Edward Pachetti, a spokesman for NY1, said "It's not a debate; it's a town hall meeting." Last night's debate was held by WKBW in Buffalo and also televised in Syracuse and Binghamton, as well as Web cast. The topics ranged from education funding to upstate job loss to pork-barrel spending.

Mr. Suozzi, a centrist Democrat, and Mr. Faso often seemed to have more in common than not, prompting the debate's moderator to ask the men, as his final question, to explain what differences they had with each other, as opposed to Mr. Spitzer. They did not bite. Mr. Faso said if he were a Democrat he would take "a serious look at Tom Suozzi," while Mr. Suozzi took a breath to say he differed with Mr. Faso on tax cut and education proposals, then resumed attacking Mr. Spitzer.

Mr. Suozzi was notably looser than in his debate last month with Mr. Spitzer, and even broke into song at one point — though even that involved a shot at Mr. Spitzer, as he began to sing the soundtrack from one of his rival's commercials and criticized him for not giving enough specifics in his proposals.

"This little light of mine, I'm gonna let it shine," Mr. Suozzi hummed. "It's beautiful, I love it, it's a wonderful commercial, but it's not a policy."

Mr. Faso chastened Mr. Spitzer on a number of issues and continued to attack his record on pursuing Medicaid fraud — a record the attorney general has vigorously defended. "Mr. Spitzer, while he's been chasing business around the state and chasing Wall Street, has not been particularly effective in going after Medicaid cheats," Mr. Faso said.

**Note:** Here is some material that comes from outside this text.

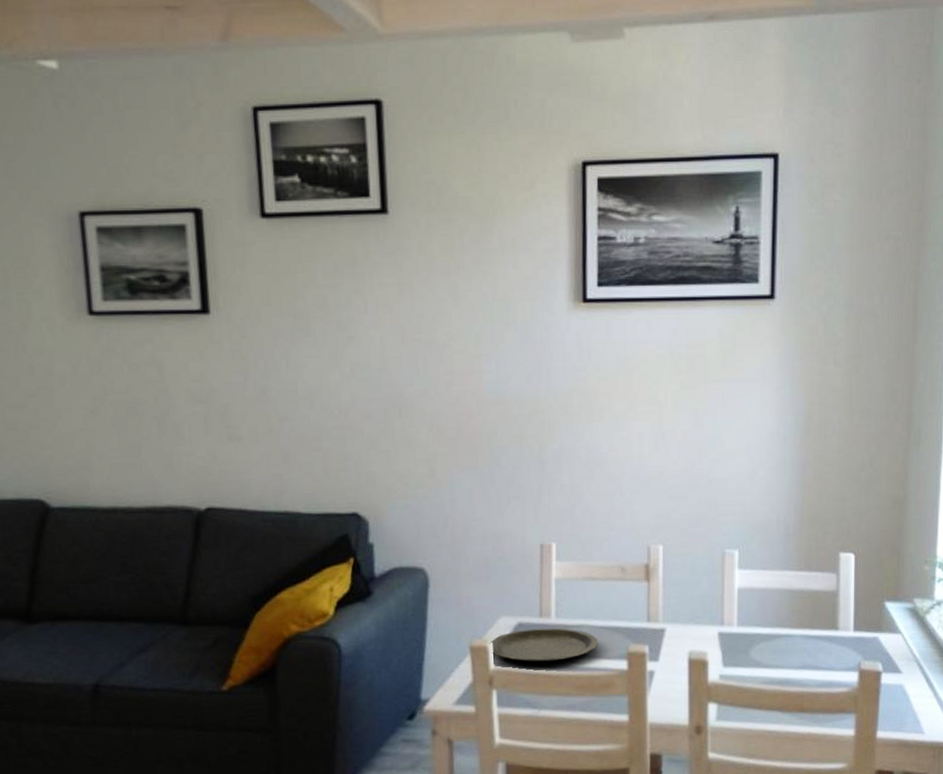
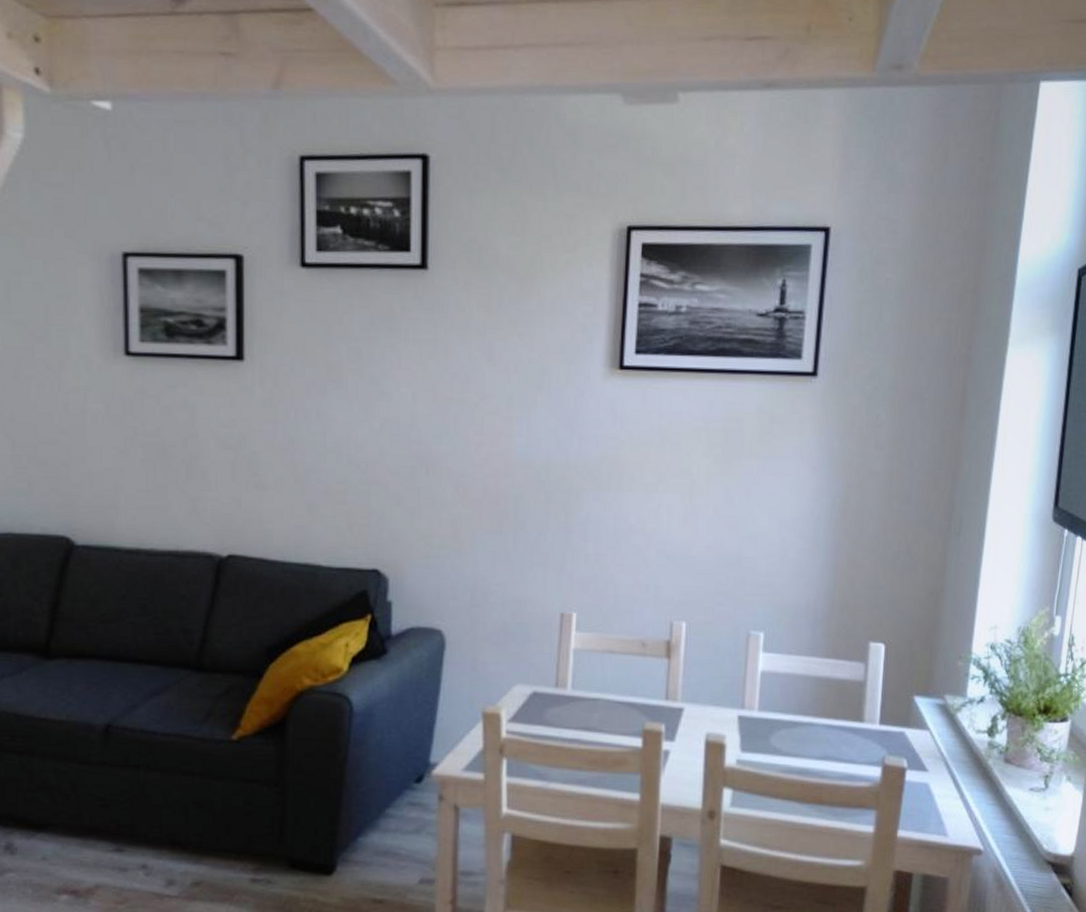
plate: present [489,628,599,662] -> none [502,699,614,734]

Mr. Suozzi and Mr. Faso have considerable ground to make up. The most recent Marist College poll had Mr. Spitzer ahead of Mr. Suozzi among likely Democratic voters 70 to 17 percent. In a head-to-head contest, Mr. Spitzer led Mr. Faso 67 percent to 23 percent among registered voters. And in a recent Quinnipiac University poll, a wide majority of voters said they had not heard enough about either Mr. Suozzi or Mr. Faso to form an opinion.

"Faso is almost anonymous at this point, unknown to 78 percent of the voters," said Maurice Carroll, director of the Quinnipiac University Polling Institute, in a statement released with the findings.

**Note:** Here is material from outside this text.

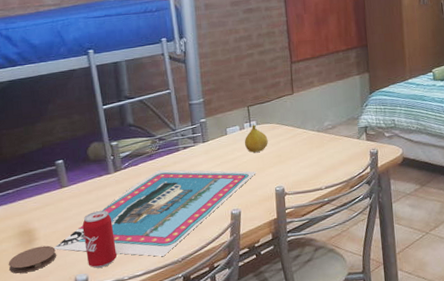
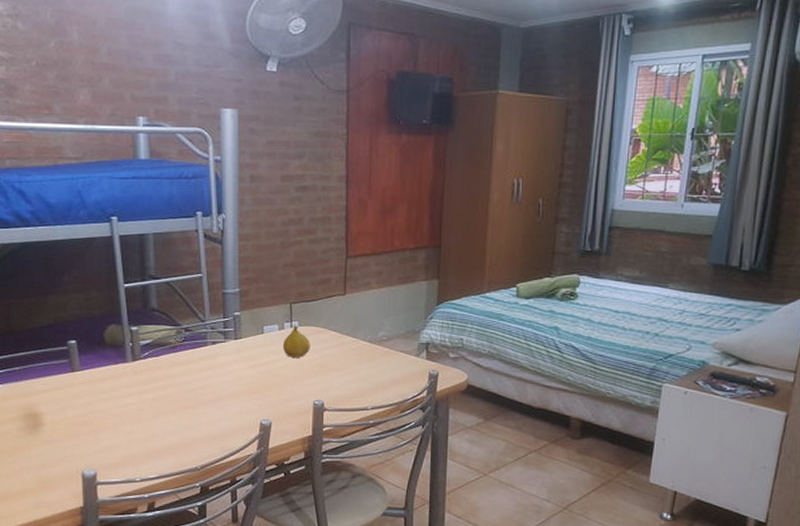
coaster: present [8,245,56,274] -> none [11,432,63,459]
postcard: present [53,169,256,257] -> none [60,364,293,462]
beverage can: present [82,210,117,268] -> none [93,401,129,465]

Perhaps in such a race, a candidate can afford to forgo free airtime, or could only be hurt by it.

Darren Dopp, a spokesman for the attorney general's office, said the invitation for airtime today "conflicted with something in the AG's office that we regarded as a priority." That leaves Mr. Suozzi to shadow-box. In a lighthearted on-camera interview with Gawker, the gossip blog, he noted that his standing was on the rise in Marist polls. "You know, I went from 10 points to 17 points, so I've actually gone up 70 percent," he said. "If I go up 70 percent every week for the next three weeks, I've got this thing in the bag."